Algorithmically Generated Music Using Pyo Based on User Data

03:15 PM - 03:40 PM on July 17, 2016, Room CR5

David Groff

Audience level:
novice
Watch:
https://www.youtube.com/watch?v=s_OVxMw_KW8

Description

At Peloton our data is pedaling speed and resistance from every second while a user rides their bike. We can use this data to generate music that plays back to the user. One way to generate unique and interesting sounds is using Pyo, a python-based DSP library, in combination with custom MIDI samples.
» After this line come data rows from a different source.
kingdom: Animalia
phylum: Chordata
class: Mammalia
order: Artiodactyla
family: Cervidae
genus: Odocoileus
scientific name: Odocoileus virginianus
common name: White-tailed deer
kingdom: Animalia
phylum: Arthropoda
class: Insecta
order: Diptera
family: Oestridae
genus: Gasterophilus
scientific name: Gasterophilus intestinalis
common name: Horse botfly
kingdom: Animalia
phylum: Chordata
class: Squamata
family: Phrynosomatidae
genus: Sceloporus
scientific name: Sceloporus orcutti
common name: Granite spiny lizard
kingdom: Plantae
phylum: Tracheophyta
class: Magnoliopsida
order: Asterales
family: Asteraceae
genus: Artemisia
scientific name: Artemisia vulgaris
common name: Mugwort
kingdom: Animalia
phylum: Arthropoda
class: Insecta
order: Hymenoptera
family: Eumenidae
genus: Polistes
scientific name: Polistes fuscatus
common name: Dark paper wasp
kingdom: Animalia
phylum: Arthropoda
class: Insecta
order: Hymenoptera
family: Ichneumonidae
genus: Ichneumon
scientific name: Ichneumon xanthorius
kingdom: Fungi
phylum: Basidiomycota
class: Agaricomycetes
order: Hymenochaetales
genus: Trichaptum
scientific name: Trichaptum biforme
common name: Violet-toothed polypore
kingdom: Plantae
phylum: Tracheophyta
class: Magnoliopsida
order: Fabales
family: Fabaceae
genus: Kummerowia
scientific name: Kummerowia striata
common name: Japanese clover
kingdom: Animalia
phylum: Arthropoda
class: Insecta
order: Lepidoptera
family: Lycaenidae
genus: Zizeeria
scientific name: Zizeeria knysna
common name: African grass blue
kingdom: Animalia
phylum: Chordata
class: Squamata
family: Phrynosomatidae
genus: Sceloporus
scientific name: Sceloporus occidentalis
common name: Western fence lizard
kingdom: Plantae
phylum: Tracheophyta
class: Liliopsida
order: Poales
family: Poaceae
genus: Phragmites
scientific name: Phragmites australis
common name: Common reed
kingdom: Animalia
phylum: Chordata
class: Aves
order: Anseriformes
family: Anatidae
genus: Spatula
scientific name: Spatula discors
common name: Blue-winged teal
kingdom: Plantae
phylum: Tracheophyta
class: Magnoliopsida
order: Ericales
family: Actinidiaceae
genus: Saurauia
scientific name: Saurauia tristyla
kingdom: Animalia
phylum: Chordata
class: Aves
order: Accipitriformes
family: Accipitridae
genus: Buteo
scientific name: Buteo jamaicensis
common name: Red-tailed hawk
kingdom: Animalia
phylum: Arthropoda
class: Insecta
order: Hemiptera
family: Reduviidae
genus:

This talk will cover how we structure this data, turn the data into music, and stream it to the user using a python-based pipeline.

Abstract

Interesting audio is something that can add to a user’s engagement of a product, especially audio that responds to a user’s action. At Peloton, our users use our product to workout, and we capture information about each workout that can be used to adjust the audio as we capture the data. On our bike, we capture the speed at which a user is pedaling, and we also capture the resistance the user is using to pedal at every second of the workout. Randomization, digital signal processing, and audio samples are all the tools we need to create a uniquely interesting audio experience for a user as they workout on the bike. Pyo is a raw audio processing module that can create signal processing chains to create audio streams. This talk will go over Pyo’s timing constraints as DSP is traditionally something done in hardware and the Pyo API.